Menu

BOM MAS NEM TANTOFMI eleva previsão do PIB do Brasil para 2,4% em 2026, mas vê desaceleração em 2027

Fundo Monetário Internacional revisou para cima a projeção de crescimento do Brasil em 2026, mas alerta para ritmo menor no ano seguinte.

publicidade

O Fundo Monetário Internacional (FMI) divulgou nesta quarta-feira (9) uma atualização de suas projeções para a economia brasileira, estimando um crescimento de 2,4% do Produto Interno Bruto (PIB) em 2026. A revisão representa uma alta significativa em relação à previsão anterior, de 1,9%, feita em abril deste ano.
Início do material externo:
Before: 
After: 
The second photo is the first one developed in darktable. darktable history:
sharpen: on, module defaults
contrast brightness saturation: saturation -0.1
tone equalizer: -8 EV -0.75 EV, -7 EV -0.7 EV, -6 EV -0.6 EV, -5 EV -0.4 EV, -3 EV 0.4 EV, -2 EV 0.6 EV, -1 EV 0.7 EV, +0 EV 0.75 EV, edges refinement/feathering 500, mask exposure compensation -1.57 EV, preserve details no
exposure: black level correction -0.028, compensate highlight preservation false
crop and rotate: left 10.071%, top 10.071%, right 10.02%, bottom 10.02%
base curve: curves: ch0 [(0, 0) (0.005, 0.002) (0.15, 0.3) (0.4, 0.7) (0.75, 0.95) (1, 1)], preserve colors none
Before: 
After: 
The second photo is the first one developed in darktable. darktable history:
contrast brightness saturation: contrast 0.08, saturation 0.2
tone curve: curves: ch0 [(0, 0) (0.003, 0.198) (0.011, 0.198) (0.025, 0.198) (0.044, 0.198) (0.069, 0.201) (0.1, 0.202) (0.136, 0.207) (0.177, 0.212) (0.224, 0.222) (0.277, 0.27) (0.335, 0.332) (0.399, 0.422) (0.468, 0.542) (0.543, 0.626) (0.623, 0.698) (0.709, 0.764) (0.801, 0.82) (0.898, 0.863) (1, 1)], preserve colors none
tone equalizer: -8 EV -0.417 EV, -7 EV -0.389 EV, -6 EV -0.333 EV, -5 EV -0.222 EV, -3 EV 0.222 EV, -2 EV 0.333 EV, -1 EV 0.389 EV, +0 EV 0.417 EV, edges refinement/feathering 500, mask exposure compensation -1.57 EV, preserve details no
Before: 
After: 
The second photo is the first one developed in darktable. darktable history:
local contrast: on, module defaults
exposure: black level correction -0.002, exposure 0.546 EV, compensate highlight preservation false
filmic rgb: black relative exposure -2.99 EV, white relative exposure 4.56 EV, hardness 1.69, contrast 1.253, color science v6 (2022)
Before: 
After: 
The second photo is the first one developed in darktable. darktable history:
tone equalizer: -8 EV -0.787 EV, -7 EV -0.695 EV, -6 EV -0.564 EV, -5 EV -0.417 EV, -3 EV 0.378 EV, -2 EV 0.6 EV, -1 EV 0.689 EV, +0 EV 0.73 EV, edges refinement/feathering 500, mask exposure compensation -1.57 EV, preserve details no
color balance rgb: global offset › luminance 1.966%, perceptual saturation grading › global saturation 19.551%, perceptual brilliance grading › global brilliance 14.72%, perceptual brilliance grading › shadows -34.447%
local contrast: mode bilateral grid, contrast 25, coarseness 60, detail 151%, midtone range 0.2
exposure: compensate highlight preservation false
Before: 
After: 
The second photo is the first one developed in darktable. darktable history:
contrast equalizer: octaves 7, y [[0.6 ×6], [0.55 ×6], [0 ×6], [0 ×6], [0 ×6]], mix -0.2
Apesar do cenário mais favorável para o próximo ano, a instituição financeira internacional alerta que o ritmo de expansão deve perder fôlego em 2027. Para aquele ano, a projeção passou de 2% para 2,2%, indicando uma desaceleração em comparação com o desempenho esperado para 2026.

Com as novas estimativas, o FMI se mostra mais otimista do que a maioria dos agentes econômicos nacionais. O Ministério da Fazenda projeta alta de 2,3% para 2026, enquanto o Banco Central estima 2% e o Boletim Focus, divulgado semanalmente pela autoridade monetária, aponta 1,99% para 2026 e apenas 1,69% para 2027.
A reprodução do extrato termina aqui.